La scène d’ouverture parvient à bien mêler les deux registres : le directeur de la Radio moscovite est ainsi appelé par Staline en personne qui exige un enregistrement d’un concerto qui vient d’être joué live. Il se voit contraint à replacer tout le monde de force pour rejouer le concert, quitte à chercher des spectateurs dans la rue pour éviter que l’écho ne trahisse le départ du plus grand nombre. Cette urgence, ces gags tirés de la panique, le branle-bas de combat pour un enjeu anecdotiques nourrissent habilement la comédie.

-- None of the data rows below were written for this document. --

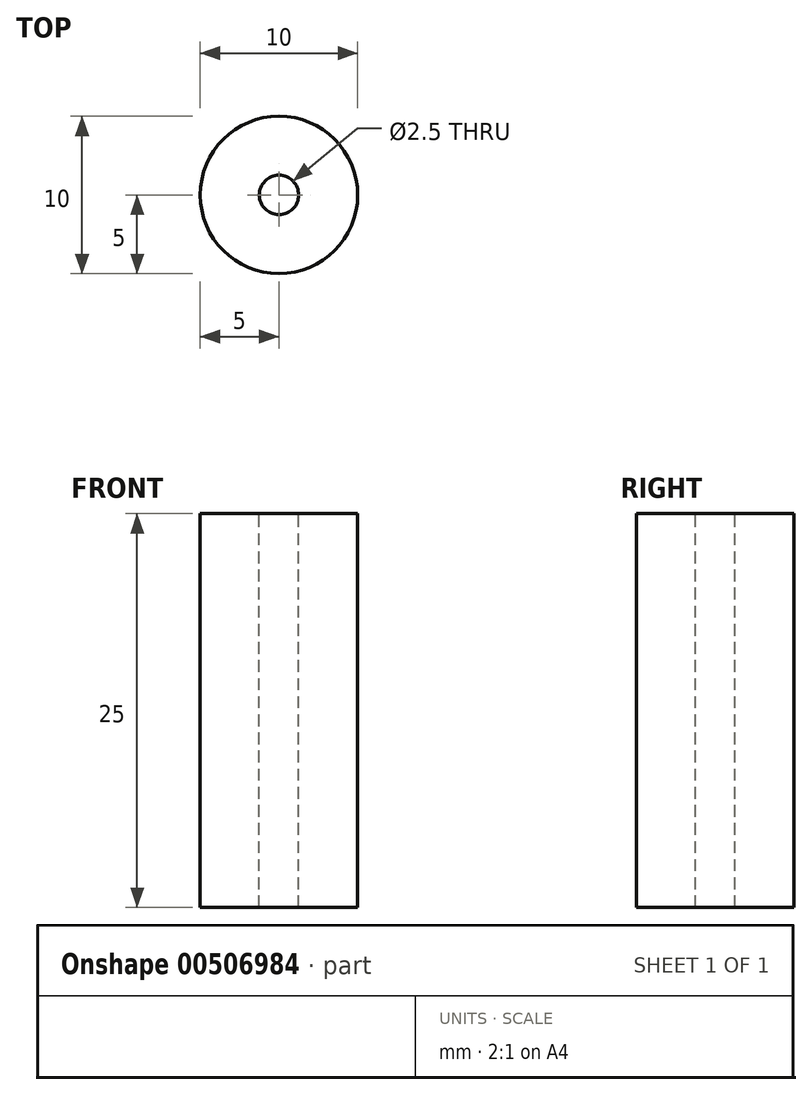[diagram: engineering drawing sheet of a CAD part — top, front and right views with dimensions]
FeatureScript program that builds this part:
annotation { "Feature Type Name" : "Feature", "Feature Type Description" : "" }
export const myFeature = defineFeature(function(context is Context, id is Id, definition is map)
    precondition{}
    {
        {
            var Q0;
            Q0=qCreatedBy(makeId("Top.planeOp"),FACE);
            var sketch = newSketch(context, id + "F0", { "sketchPlane" : qUnion([Q0])});
            skCircle(sketch, "E0", {"center": v(0, 0) * mm, "radius": 5 * mm});
            skSolve(sketch);
        }
        {
            var Q0;
            Q0=makeQuery(id+"F0.imprint","IMPRINT",FACE,{"disambiguationData":[TD([[makeQuery(id+"F0.imprint","IMPRINT",EDGE,{"derivedFrom":sQuery(id+"F0.wireOp",EDGE,"E0")}),1.0]])]});
            extrude(context, id + "F1", {"entities" : qUnion([Q0]), "depth" : 25 * mm, "offsetDistance" : 25 * mm});
        }
        {
            var Q0;
            Q0=makeQuery(id+"F1.opExtrude","CAP_FACE",FACE,{"disambiguationData":[OSD([sQuery(id+"F0.wireOp",EDGE,"E0")])],"isStart":false});
            var sketch = newSketch(context, id + "F2", { "sketchPlane" : qUnion([Q0])});
            skPoint(sketch, "E1.0", {"position": v(0, 0) * mm});
            skSolve(sketch);
        }
        {
            var Q0;
            Q0=sQuery(id+"F2.wireOp",VERTEX,"E1.0");
            var Q1;
            Q1=makeQuery(id+"F1.opExtrude","SWEPT_BODY",BODY,{"disambiguationData":[OSD([sQuery(id+"F0.wireOp",EDGE,"E0")])]});
            hole(context, id + "F3", {"style" : HoleStyle.SIMPLE, "endStyle" : HoleEndStyle.THROUGH, "standardTappedOrClearance" : lookupTablePath({ "standard" : "ISO", "engagement" : "75%", "pitch" : "0.5 mm", "size" : "M3", "type" : "Tapped" }), "standardBlindInLast" : lookupTablePath({ "standard" : "ISO", "engagement" : "75%", "pitch" : "0.5 mm", "size" : "M3", "type" : "Tapped" }), "holeDiameter" : 2.5 * mm, "showTappedDepth" : true, "isTappedThrough" : true, "tappedDepth" : 12 * mm, "tapClearance" : 3, "startFromSketch" : true, "locations" : qUnion([Q0]), "scope" : qUnion([Q1]), "majorDiameter" : 3 * mm});
        }
    });
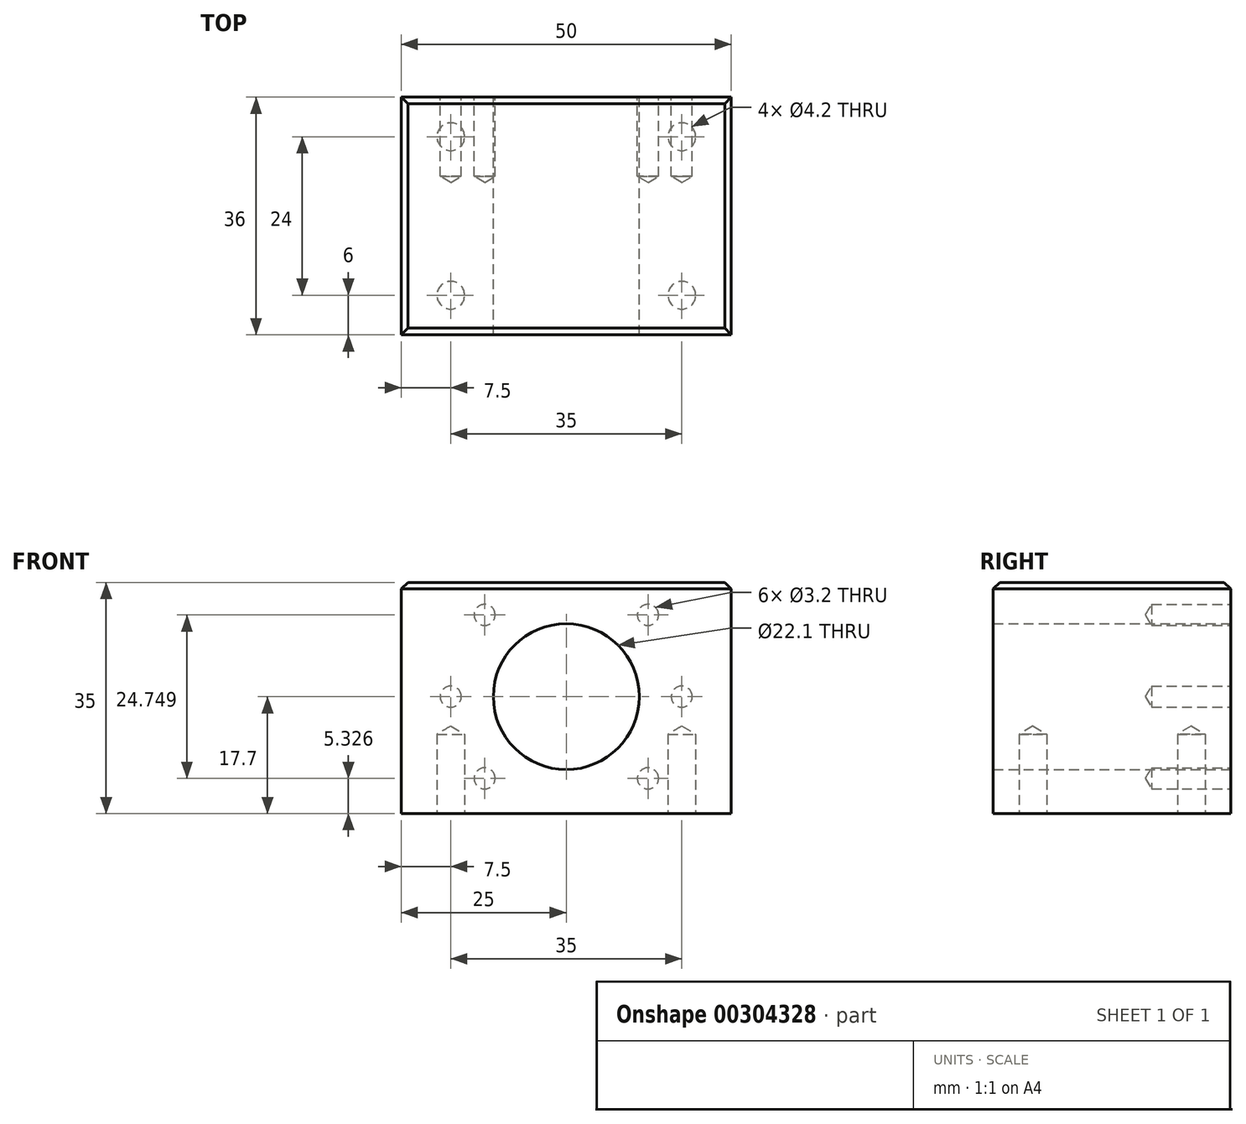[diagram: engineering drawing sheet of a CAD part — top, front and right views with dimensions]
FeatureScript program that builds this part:
annotation { "Feature Type Name" : "Feature", "Feature Type Description" : "" }
export const myFeature = defineFeature(function(context is Context, id is Id, definition is map)
    precondition{}
    {
        {
            var Q0;
            Q0=qCreatedBy(makeId("Front.planeOp"),FACE);
            var sketch = newSketch(context, id + "F0", { "sketchPlane" : qUnion([Q0])});
            skLineSegment(sketch, "E0", {"start": v(0, 12.9) * mm, "end": v(0, 0) * mm, "construction": true});
            skLineSegment(sketch, "E1", {"start": v(0, 0) * mm, "end": v(17.5, 0) * mm, "construction": true});
            skCircle(sketch, "E2", {"center": v(0, 0) * mm, "radius": 11.05 * mm});
            skLineSegment(sketch, "E3.bottom", {"start": v(-25, 17.3) * mm, "end": v(25, 17.3) * mm});
            skLineSegment(sketch, "E3.top", {"start": v(-25, -17.7) * mm, "end": v(25, -17.7) * mm});
            skLineSegment(sketch, "E3.left", {"start": v(-25, 17.3) * mm, "end": v(-25, -17.7) * mm});
            skLineSegment(sketch, "E3.right", {"start": v(25, 17.3) * mm, "end": v(25, -17.7) * mm});
            skCircle(sketch, "E4", {"center": v(0, 0) * mm, "radius": 17.5 * mm, "construction": true});
            skLineSegment(sketch, "E5", {"start": v(-12.37, 12.37) * mm, "end": v(0, 0) * mm, "construction": true});
            skLineSegment(sketch, "E6", {"start": v(0, 0) * mm, "end": v(-12.37, -12.37) * mm, "construction": true});
            skLineSegment(sketch, "E7", {"start": v(12.37, -12.37) * mm, "end": v(0, 0) * mm, "construction": true});
            skLineSegment(sketch, "E8", {"start": v(0, 0) * mm, "end": v(-17.5, 0) * mm, "construction": true});
            skLineSegment(sketch, "E9", {"start": v(12.37, 12.37) * mm, "end": v(0, 0) * mm, "construction": true});
            skPoint(sketch, "E10", {"position": v(-12.37, 12.37) * mm});
            skPoint(sketch, "E11", {"position": v(-17.5, 0) * mm});
            skPoint(sketch, "E12", {"position": v(-12.37, -12.37) * mm});
            skPoint(sketch, "E13", {"position": v(12.37, -12.37) * mm});
            skPoint(sketch, "E14", {"position": v(17.5, 0) * mm});
            skPoint(sketch, "E15", {"position": v(12.37, 12.37) * mm});
            skSolve(sketch);
        }
        {
            var Q0;
            Q0 = qSketchRegion(id + "F0", true);
            extrude(context, id + "F1", {"entities" : qUnion([Q0]), "depth" : 36 * mm});
        }
        {
            var Q0;
            Q0=sQuery(id+"F0.wireOp",VERTEX,"E10");
            var Q1;
            Q1=sQuery(id+"F0.wireOp",VERTEX,"E11");
            var Q2;
            Q2=sQuery(id+"F0.wireOp",VERTEX,"E12");
            var Q3;
            Q3=sQuery(id+"F0.wireOp",VERTEX,"E13");
            var Q4;
            Q4=sQuery(id+"F0.wireOp",VERTEX,"E14");
            var Q5;
            Q5=sQuery(id+"F0.wireOp",VERTEX,"E15");
            var Q6;
            Q6=makeQuery(id+"F1.opExtrude","SWEPT_BODY",BODY,{"disambiguationData":[OSD([sQuery(id+"F0.wireOp",EDGE,"E2"),sQuery(id+"F0.wireOp",EDGE,"E3.bottom"),sQuery(id+"F0.wireOp",EDGE,"E3.top"),sQuery(id+"F0.wireOp",EDGE,"E3.left"),sQuery(id+"F0.wireOp",EDGE,"E3.right")])]});
            hole(context, id + "F2", {"style" : HoleStyle.SIMPLE, "endStyle" : HoleEndStyle.BLIND, "oppositeDirection" : true, "standardTappedOrClearance" : lookupTablePath({ "standard" : "ISO", "engagement" : "75%", "pitch" : "0.75 mm", "size" : "M4", "type" : "Tapped" }), "standardBlindInLast" : lookupTablePath({ "standard" : "ISO", "engagement" : "75%", "pitch" : "0.75 mm", "size" : "M4", "type" : "Tapped" }), "holeDiameter" : 3.2 * mm, "showTappedDepth" : true, "holeDepth" : 12 * mm, "tappedDepth" : 9.75 * mm, "tapClearance" : 3, "locations" : qUnion([Q0, Q1, Q2, Q3, Q4, Q5]), "scope" : qUnion([Q6])});
        }
        {
            var Q0;
            Q0=makeQuery(id+"F1.opExtrude","SWEPT_EDGE",EDGE,{"disambiguationData":[OSD([sQuery(id+"F0.wireOp",EDGE,"E3.bottom"),sQuery(id+"F0.wireOp",EDGE,"E3.right")])]});
            var Q1;
            Q1=makeQuery(id+"F1.opExtrude","CAP_EDGE",EDGE,{"disambiguationData":[OSD([sQuery(id+"F0.wireOp",EDGE,"E3.bottom")])],"isStart":true});
            var Q2;
            Q2=makeQuery(id+"F1.opExtrude","SWEPT_EDGE",EDGE,{"disambiguationData":[OSD([sQuery(id+"F0.wireOp",EDGE,"E3.bottom"),sQuery(id+"F0.wireOp",EDGE,"E3.left")])]});
            var Q3;
            Q3=makeQuery(id+"F1.opExtrude","CAP_EDGE",EDGE,{"disambiguationData":[OSD([sQuery(id+"F0.wireOp",EDGE,"E3.bottom")])],"isStart":false});
            chamfer(context, id + "F3", {"entities" : qUnion([Q0, Q1, Q2, Q3]), "width" : 1 * mm, "tangentPropagation" : true});
        }
        {
            var Q0;
            Q0=makeQuery(id+"F1.opExtrude","SWEPT_FACE",FACE,{"disambiguationData":[OSD([sQuery(id+"F0.wireOp",EDGE,"E3.top")])]});
            var sketch = newSketch(context, id + "F4", { "sketchPlane" : qUnion([Q0])});
            skLineSegment(sketch, "E16.bottom", {"start": v(17.5, 6) * mm, "end": v(-17.5, 6) * mm, "construction": true});
            skLineSegment(sketch, "E16.top", {"start": v(17.5, 30) * mm, "end": v(-17.5, 30) * mm, "construction": true});
            skLineSegment(sketch, "E16.left", {"start": v(17.5, 6) * mm, "end": v(17.5, 30) * mm, "construction": true});
            skLineSegment(sketch, "E16.right", {"start": v(-17.5, 6) * mm, "end": v(-17.5, 30) * mm, "construction": true});
            skLineSegment(sketch, "E17", {"start": v(0, 0) * mm, "end": v(0, 36) * mm, "construction": true});
            skLineSegment(sketch, "E18", {"start": v(-25, 18) * mm, "end": v(25, 18) * mm, "construction": true});
            skPoint(sketch, "E19", {"position": v(17.5, 6) * mm});
            skPoint(sketch, "E20", {"position": v(-17.5, 6) * mm});
            skPoint(sketch, "E21", {"position": v(-17.5, 30) * mm});
            skPoint(sketch, "E22", {"position": v(17.5, 30) * mm});
            skSolve(sketch);
        }
        {
            var Q0;
            Q0=sQuery(id+"F4.wireOp",VERTEX,"E19");
            var Q1;
            Q1=sQuery(id+"F4.wireOp",VERTEX,"E22");
            var Q2;
            Q2=sQuery(id+"F4.wireOp",VERTEX,"E21");
            var Q3;
            Q3=sQuery(id+"F4.wireOp",VERTEX,"E20");
            var Q4;
            Q4=makeQuery(id+"F1.opExtrude","SWEPT_BODY",BODY,{"disambiguationData":[OSD([sQuery(id+"F0.wireOp",EDGE,"E2"),sQuery(id+"F0.wireOp",EDGE,"E3.bottom"),sQuery(id+"F0.wireOp",EDGE,"E3.top"),sQuery(id+"F0.wireOp",EDGE,"E3.left"),sQuery(id+"F0.wireOp",EDGE,"E3.right")])]});
            hole(context, id + "F5", {"style" : HoleStyle.SIMPLE, "endStyle" : HoleEndStyle.BLIND, "standardTappedOrClearance" : lookupTablePath({ "standard" : "ISO", "engagement" : "75%", "pitch" : "0.8 mm", "size" : "M5", "type" : "Tapped" }), "standardBlindInLast" : lookupTablePath({ "standard" : "ISO", "engagement" : "75%", "pitch" : "0.8 mm", "size" : "M5", "type" : "Tapped" }), "holeDiameter" : 4.2 * mm, "showTappedDepth" : true, "holeDepth" : 12 * mm, "tappedDepth" : 9.6 * mm, "tapClearance" : 3, "locations" : qUnion([Q0, Q1, Q2, Q3]), "scope" : qUnion([Q4]), "majorDiameter" : 5 * mm});
        }
    });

L’humour se fait plus noir lorsqu’on plonge dans les geôles où Beria alterne torture et viols organisés, la dénonciation consistant à saturer d’horreur les arrière-plans tandis que l’action dialoguée se déroule au premier. S’en suit toutes les intrigues sous tensions pour désigner le successeur du dictateur, le tout dans une ambiance de protocole qui consiste à la fois à faire bonne figure aux yeux du monde tout en faisant le grand ménage dans les coulisses.
Le film est enlevé, les gags sont réguliers, l’interprétation est souvent à la hauteur entre ces vieux mâles aux abois, et l’atmosphère délétère à souhait.
Comment expliquer, dès lors, que la mayonnaise ne prenne pas ?
Le fait que le film soit en langue anglaise peut constituer un premier élément de réponse : on a du mal à s’y faire, et c’est le premier coup porté à l’immersion. Mais c’est surtout dans sa tonalité qu’il échoue. Alors que la bande-annonce laissait présager une comédie plus absurde, fondée sur un langage visuel et proche du théâtre, le film se révèle verbeux, soulignant assez lourdement chacune de ses vannes, dont la plupart ne fonctionnent pas vraiment. La comédie devrait fonctionner par décalage et insuffler une forme d’insolence, particulièrement dans ce cas où le sujet est grave. Ce qui pèche, c’est justement son systématisme et la pesanteur avec laquelle chaque situation donne lieu à une caricature ou un comique de situation qui semble plaqué.
En résulte un film trop long, qui a bien du mal à garder un cap, déviant vers la reconstitution historique un brin classique, mal rythmé, et perdant progressivement tout ce qu’il pouvait avoir d’impertinence. Comme si les vieux à l’écran parvenaient effectivement à remporter la partie.